**Problem description**
An exact restatement of the data below, with the pictures removed, is the required answer.

**Given information**
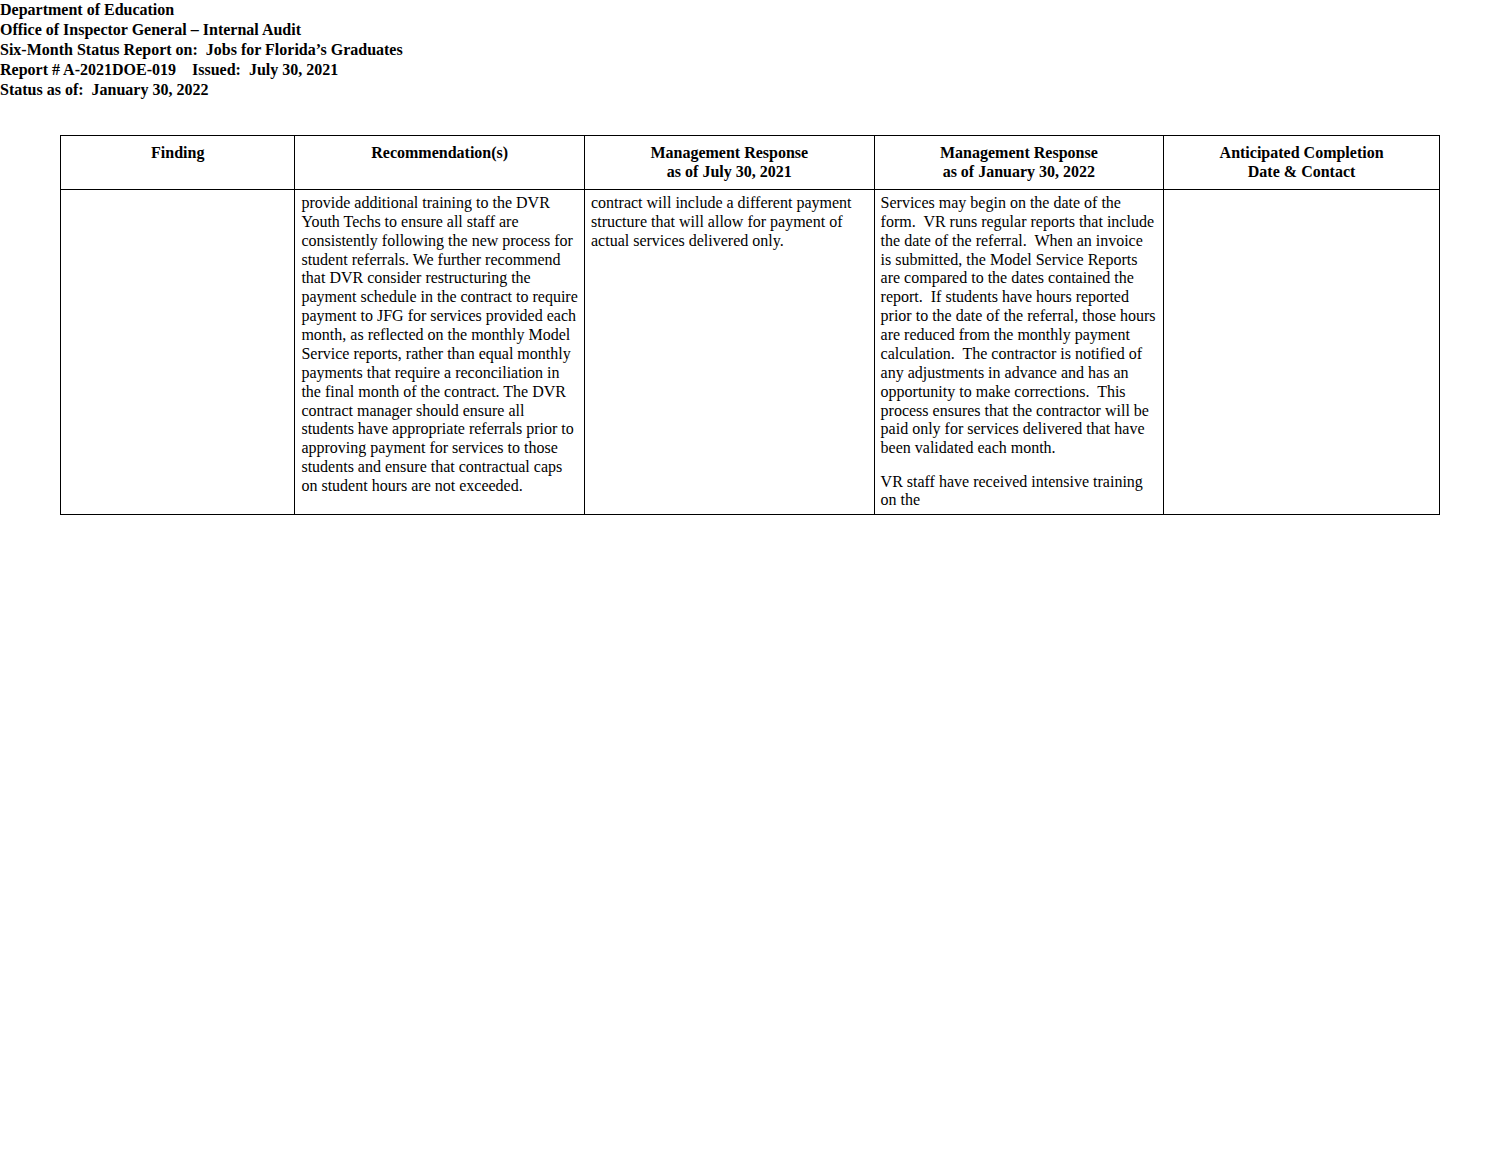Department of Education
Office of Inspector General – Internal Audit
Six-Month Status Report on: Jobs for Florida’s Graduates
Report # A-2021DOE-019 Issued: July 30, 2021
Status as of: January 30, 2022
| Finding | Recommendation(s) | Management Response as of July 30, 2021 | Management Response as of January 30, 2022 | Anticipated Completion Date & Contact |
| --- | --- | --- | --- | --- |
| | provide additional training to the DVR Youth Techs to ensure all staff are consistently following the new process for student referrals. We further recommend that DVR consider restructuring the payment schedule in the contract to require payment to JFG for services provided each month, as reflected on the monthly Model Service reports, rather than equal monthly payments that require a reconciliation in the final month of the contract. The DVR contract manager should ensure all students have appropriate referrals prior to approving payment for services to those students and ensure that contractual caps on student hours are not exceeded. | contract will include a different payment structure that will allow for payment of actual services delivered only. | Services may begin on the date of the form. VR runs regular reports that include the date of the referral. When an invoice is submitted, the Model Service Reports are compared to the dates contained the report. If students have hours reported prior to the date of the referral, those hours are reduced from the monthly payment calculation. The contractor is notified of any adjustments in advance and has an opportunity to make corrections. This process ensures that the contractor will be paid only for services delivered that have been validated each month. VR staff have received intensive training on the | |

**Solution to this exercise**
Department of Education
Office of Inspector General – Internal Audit
Six-Month Status Report on: Jobs for Florida’s Graduates
Report # A-2021DOE-019 Issued: July 30, 2021
Status as of: January 30, 2022
| Finding | Recommendation(s) | Management Response as of July 30, 2021 | Management Response as of January 30, 2022 | Anticipated Completion Date & Contact |
| --- | --- | --- | --- | --- |
| | provide additional training to the DVR Youth Techs to ensure all staff are consistently following the new process for student referrals. We further recommend that DVR consider restructuring the payment schedule in the contract to require payment to JFG for services provided each month, as reflected on the monthly Model Service reports, rather than equal monthly payments that require a reconciliation in the final month of the contract. The DVR contract manager should ensure all students have appropriate referrals prior to approving payment for services to those students and ensure that contractual caps on student hours are not exceeded. | contract will include a different payment structure that will allow for payment of actual services delivered only. | Services may begin on the date of the form. VR runs regular reports that include the date of the referral. When an invoice is submitted, the Model Service Reports are compared to the dates contained the report. If students have hours reported prior to the date of the referral, those hours are reduced from the monthly payment calculation. The contractor is notified of any adjustments in advance and has an opportunity to make corrections. This process ensures that the contractor will be paid only for services delivered that have been validated each month. VR staff have received intensive training on the | |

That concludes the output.